Size of retrieved documents < batch size

Dylan_Dinh · June 26, 2023, 8:26am

Hello,

I have been using mongodb v1.11.1 with golang 1.19.
I was doing some data type migration, and I ran into something.

In some environment, I had to change data type over 100 000 documents. Since everything is running is pods, I couldn’t load in memory 100 000 documents so I used batchSize = 1000 in the FindOptions struct.

And I was using the method find in a infinite loop and breaking if cursor.ID == 0.
The thing is I was doing the check before using cursor.Next() so some clients had a number of documents < batchSize and the cursor was considered dead and I wasn’t updating any of their document.

Is that a wanted behavior so put the ID of cursor = 0 when number of documents is < batchSize ?

FYI, when number of documents > batchSize everything is good !

Kushagra_Kesav · July 11, 2023, 2:29am

Hey @Dylan_Dinh,

Thank you for reaching out to the MongoDB Community forums!

To better understand the problem, may I ask you the following questions:

What specific data type migration were you performing?
Could you provide more details about the environment in which you had to change the data type?
How are the documents distributed across the pods? Are they evenly distributed or specific to certain pods?
Did you encounter any error messages or warnings during the migration process?
Have you tried any alternative approaches to handling the data type migration?
Could you share the code snippet that you are executing?
Also, please share the version of the MongoDB server you are currently using and where it is deployed.

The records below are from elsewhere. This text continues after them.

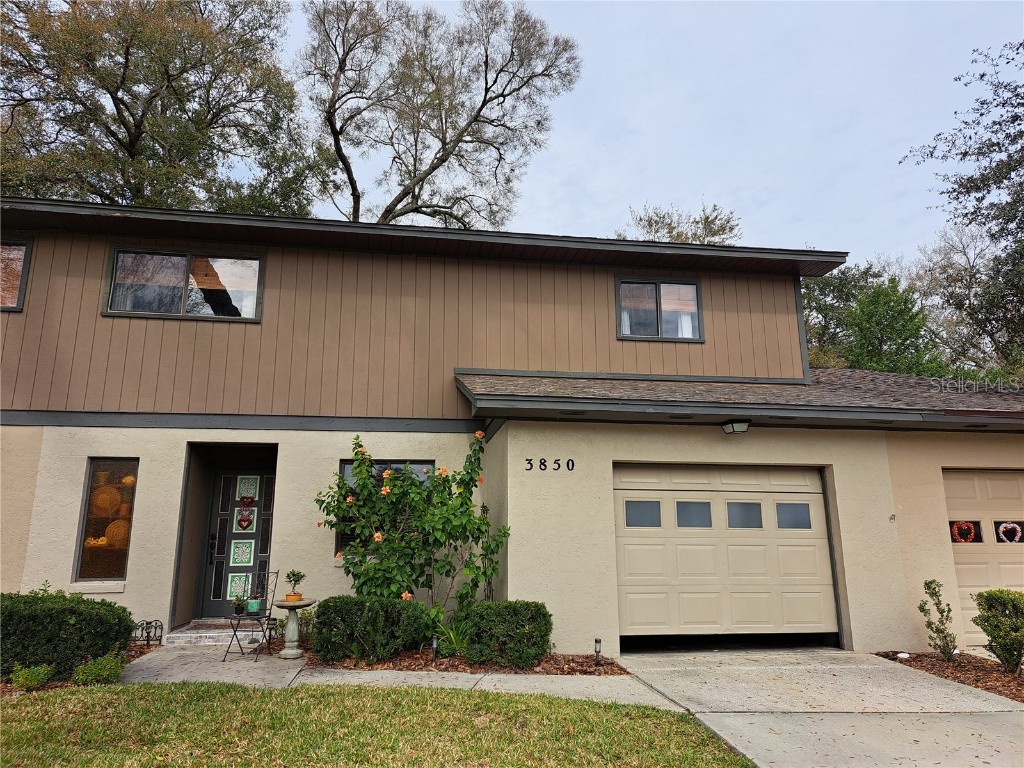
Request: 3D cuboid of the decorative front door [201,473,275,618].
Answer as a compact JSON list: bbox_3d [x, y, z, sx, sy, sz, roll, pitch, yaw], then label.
[{"bbox_3d":[-3.678,2.165,9.749,0.930,1.994,0.070,2,-13,-9],"label":"decorative front door"}]

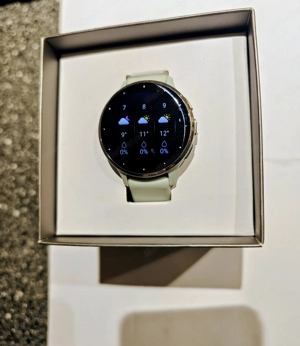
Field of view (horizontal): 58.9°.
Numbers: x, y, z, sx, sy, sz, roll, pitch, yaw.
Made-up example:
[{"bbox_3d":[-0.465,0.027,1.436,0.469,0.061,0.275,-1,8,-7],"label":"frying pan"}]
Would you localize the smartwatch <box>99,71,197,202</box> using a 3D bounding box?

Looking forward to hearing back from you.

Regards,
Kushagra

Dylan_Dinh · July 11, 2023, 8:16am

Hi @Kushagra_Kesav,

I was migrating from a object from BinData to plain text
It was a migration running at the start of our pod using the version I said above, what specific information do you need ?
One pod was in charge to do that so 100 000 documents was too much for the memory available leeding to OOM, I fixed this using batch size options.
No, we discovered in production that when number of documents < batchSize those documents weren’t updated.

Code snippet :

batchSize := int32(1000)
	opts := &options.FindOptions{
		BatchSize: &batchSize,
	}
	for {
		cursor, err := db.Collection(pushedNotificationCollection).Find(context.Background(), bson.M{"payload": bson.M{"$type": "binData"}}, opts)
		if err != nil {
			return err
		}

		if cursor.ID() == 0 {
			break
		}

		for cursor.Next(context.Background()) {
			var ai pushednotification.AlarmInfo
			var pn oldUserPushedNotification

			if err = cursor.Decode(&pn); err != nil {
				return err
			}

			err = json.Unmarshal(pn.Payload, &ai)
			if err != nil {
				return err
			}

			newUpn := buildNewUserPushedNotifFromOld(pn, ai)

			_, err = db.Collection(coll).ReplaceOne(context.Background(), cursor.Current, newUpn)
			if err != nil {
				return err
			}
		}
	}
	return nil

Is it the right way to do that, the fastest as possible ?
Doing that before calling ReplaceOne when number of doc < batch size will in fact break the for loop and you miss some documents :

if cursor.ID() == 0 {
			break
		}

Question is, why when number of doc < batch size then cursor.ID() == 0, I feel like it has to be to value 0 when there is no documents at all.

Maybe I shouldn’t use a for loop so I could get rid of that break call but I have memory limitation on my pod, so loading 100 000 documents is not possible.

db.version() → 4.4.0

John_Sewell · July 11, 2023, 9:14am

Where in the documentation does it say that cursor being zero indicates that the cursor does not contain any documents?